Ongemakkelijk: in Zachtop lachen huist naast de liefde voor de Indische cultuur en het slachtofferschap van mijn oma ook een ander verhaal. De redenering waarin lichtere superioriteit ten opzichte van iemand met een donkerdere huidskleur wordt goedgepraat door het bekende ‘ja maar wij brachten wel de beschaving?’ riedeltje.
Ongemakkelijk: een pijnlijk feit is dat de meeste mensen met een Indo-Europese achtergrond – hier ga ik kort door de bocht – voor een deel bestaan uit de Europese kolonisator én de inheemse gekoloniseerde. Ons dubbelbloed als symbool van welvaart en onderdrukking. Gek genoeg komt de complexiteit van de Indische identiteit nauwelijks aan bod tijdens optredens, lezingen of schoolbezoeken. Het negeren van de zwarte regels, de neerbuigende kijk van mijn oma op de oorspronkelijke bewoners van Indonesië, uit mijn eigen boek gaat ook mij verbazingwekkend goed af. We lezen er maar al te graag overheen.

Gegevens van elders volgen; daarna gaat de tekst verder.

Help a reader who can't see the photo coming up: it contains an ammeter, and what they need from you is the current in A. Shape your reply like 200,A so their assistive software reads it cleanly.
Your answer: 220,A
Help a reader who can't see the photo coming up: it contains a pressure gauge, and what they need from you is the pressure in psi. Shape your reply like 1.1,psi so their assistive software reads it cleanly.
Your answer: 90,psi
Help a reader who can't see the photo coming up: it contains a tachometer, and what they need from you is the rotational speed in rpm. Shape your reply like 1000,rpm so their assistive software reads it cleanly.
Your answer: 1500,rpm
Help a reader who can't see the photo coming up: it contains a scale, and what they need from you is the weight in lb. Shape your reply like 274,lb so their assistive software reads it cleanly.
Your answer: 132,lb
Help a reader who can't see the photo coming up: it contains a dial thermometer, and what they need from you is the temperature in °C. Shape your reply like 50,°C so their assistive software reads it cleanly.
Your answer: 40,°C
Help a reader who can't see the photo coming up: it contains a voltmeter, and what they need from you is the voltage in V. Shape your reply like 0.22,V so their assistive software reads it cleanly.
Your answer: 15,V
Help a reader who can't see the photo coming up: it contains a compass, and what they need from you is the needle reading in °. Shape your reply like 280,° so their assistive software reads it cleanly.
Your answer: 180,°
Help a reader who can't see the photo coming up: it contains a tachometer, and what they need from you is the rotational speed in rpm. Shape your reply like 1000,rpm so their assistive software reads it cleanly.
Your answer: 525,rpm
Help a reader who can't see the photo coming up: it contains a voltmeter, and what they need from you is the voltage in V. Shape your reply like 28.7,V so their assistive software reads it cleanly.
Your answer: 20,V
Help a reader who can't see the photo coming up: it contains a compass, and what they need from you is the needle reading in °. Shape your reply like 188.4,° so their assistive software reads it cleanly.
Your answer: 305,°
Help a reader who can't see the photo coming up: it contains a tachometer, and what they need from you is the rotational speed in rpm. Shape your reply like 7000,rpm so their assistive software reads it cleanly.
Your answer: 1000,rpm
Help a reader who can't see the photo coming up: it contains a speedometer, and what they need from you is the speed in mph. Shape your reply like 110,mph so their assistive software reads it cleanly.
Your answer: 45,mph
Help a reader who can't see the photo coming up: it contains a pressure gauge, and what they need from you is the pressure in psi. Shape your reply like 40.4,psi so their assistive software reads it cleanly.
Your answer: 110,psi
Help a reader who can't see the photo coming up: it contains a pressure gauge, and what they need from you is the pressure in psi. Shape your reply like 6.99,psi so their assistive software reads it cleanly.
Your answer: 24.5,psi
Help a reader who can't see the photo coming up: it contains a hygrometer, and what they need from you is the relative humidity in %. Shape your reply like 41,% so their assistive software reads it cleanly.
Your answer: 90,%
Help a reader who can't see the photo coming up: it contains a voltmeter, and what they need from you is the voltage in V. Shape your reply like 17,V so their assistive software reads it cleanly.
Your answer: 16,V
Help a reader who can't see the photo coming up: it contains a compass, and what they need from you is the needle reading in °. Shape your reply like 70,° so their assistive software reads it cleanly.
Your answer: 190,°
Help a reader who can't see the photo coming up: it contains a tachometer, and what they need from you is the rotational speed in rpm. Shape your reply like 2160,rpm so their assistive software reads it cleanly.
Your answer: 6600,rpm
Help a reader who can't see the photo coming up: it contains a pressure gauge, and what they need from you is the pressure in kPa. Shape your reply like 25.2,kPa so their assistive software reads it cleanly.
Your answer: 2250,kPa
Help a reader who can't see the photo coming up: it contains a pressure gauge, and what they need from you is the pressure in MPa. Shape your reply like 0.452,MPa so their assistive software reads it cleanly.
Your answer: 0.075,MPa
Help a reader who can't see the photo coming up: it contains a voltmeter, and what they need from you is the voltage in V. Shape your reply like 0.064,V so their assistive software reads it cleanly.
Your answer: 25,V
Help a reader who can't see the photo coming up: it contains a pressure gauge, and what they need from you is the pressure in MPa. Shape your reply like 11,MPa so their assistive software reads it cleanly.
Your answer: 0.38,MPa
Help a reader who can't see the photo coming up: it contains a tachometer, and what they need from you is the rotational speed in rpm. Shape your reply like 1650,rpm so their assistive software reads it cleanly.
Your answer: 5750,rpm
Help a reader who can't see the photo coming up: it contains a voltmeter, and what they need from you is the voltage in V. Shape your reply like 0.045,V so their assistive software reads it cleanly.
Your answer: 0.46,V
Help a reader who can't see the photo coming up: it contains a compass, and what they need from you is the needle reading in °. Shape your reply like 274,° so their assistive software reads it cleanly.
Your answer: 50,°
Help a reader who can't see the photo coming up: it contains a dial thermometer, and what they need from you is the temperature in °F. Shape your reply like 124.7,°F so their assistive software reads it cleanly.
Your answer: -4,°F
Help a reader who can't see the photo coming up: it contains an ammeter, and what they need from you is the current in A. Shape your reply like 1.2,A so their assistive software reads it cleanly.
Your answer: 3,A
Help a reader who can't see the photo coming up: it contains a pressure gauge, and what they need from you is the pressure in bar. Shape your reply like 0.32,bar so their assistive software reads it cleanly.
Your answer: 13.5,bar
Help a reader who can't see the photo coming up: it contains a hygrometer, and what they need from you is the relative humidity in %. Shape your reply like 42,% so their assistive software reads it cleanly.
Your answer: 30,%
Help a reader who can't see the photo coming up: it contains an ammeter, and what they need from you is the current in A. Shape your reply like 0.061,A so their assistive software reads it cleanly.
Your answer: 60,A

We leven momenteel in een wereld waarin het heden rijmt op de schaamte van de geschiedenis. Toch is de schaamte ver te zoeken. Fascisten (ze noemen zichzelf demonstraten) lopen Hitler-groetend en zwaaiend met prinsenvlaggen door de straten. Politici voeren campagne vanuit hun haatdragende onderbuik en voederen de ‘echte’ Nederlander met ongefundeerde racistische waanbeelden; als hongerige eendjes in de opvriezende Hollandse bijt, ‘echte’ Nederlanders vreten oud brood als zoete koek.